Thursday, July 21, 2005

Barbara Lerner on Mideast on National Review Online

Barbara Lerner wrote an excellent anti- expulsion piece for NRO back in March which I missed. Here is a bit of it:

"Sharon argues that this will make Israel safer by allowing Israel to disengage itself from all contact with the Palestinians. When the IDF chief of staff and the Shin Bet secret-service director said their evidence showed it would put Israel in greater jeopardy, Sharon dumped them both. When members of his cabinet said that in a democracy, he could not proceed with his plan without giving Israeli voters a say, he dumped them too. When his own conservative party, the Likud, said the same thing, he rejected all their appeals.

The result was a major split in the Likud, and the desertion of old allies from other parties, leaving Sharon without a majority in parliament, but he did not relent. Instead, he formed a new coalition with the left-wing party Israelis had rejected at the polls, the Labor party, and made longtime Labor politician Shimon Peres a virtual co-prime minister.

• _Information provided_
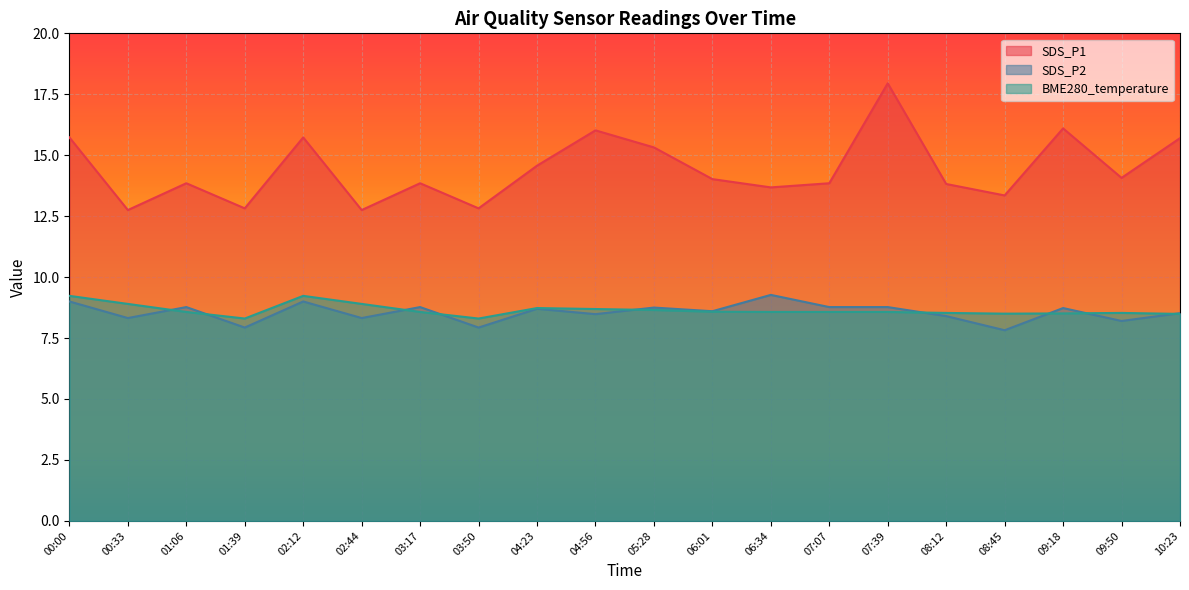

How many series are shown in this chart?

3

• _Exercise set_
a) Duplicate the portion of the blog post starting at "Barbara Lerner wrote" and ending at "all their appeals.".
b) In the blog post's quoted passage, who raised objections or appeals that Sharon dismissed or rejected? List them all.

• _Your responses_
a)
Barbara Lerner wrote an excellent anti- expulsion piece for NRO back in March which I missed. Here is a bit of it:

"Sharon argues that this will make Israel safer by allowing Israel to disengage itself from all contact with the Palestinians. When the IDF chief of staff and the Shin Bet secret-service director said their evidence showed it would put Israel in greater jeopardy, Sharon dumped them both. When members of his cabinet said that in a democracy, he could not proceed with his plan without giving Israeli voters a say, he dumped them too. When his own conservative party, the Likud, said the same thing, he rejected all their appeals.

b)
- The IDF chief of staff
- The Shin Bet secret-service director
- Members of his cabinet
- His own conservative party, the Likud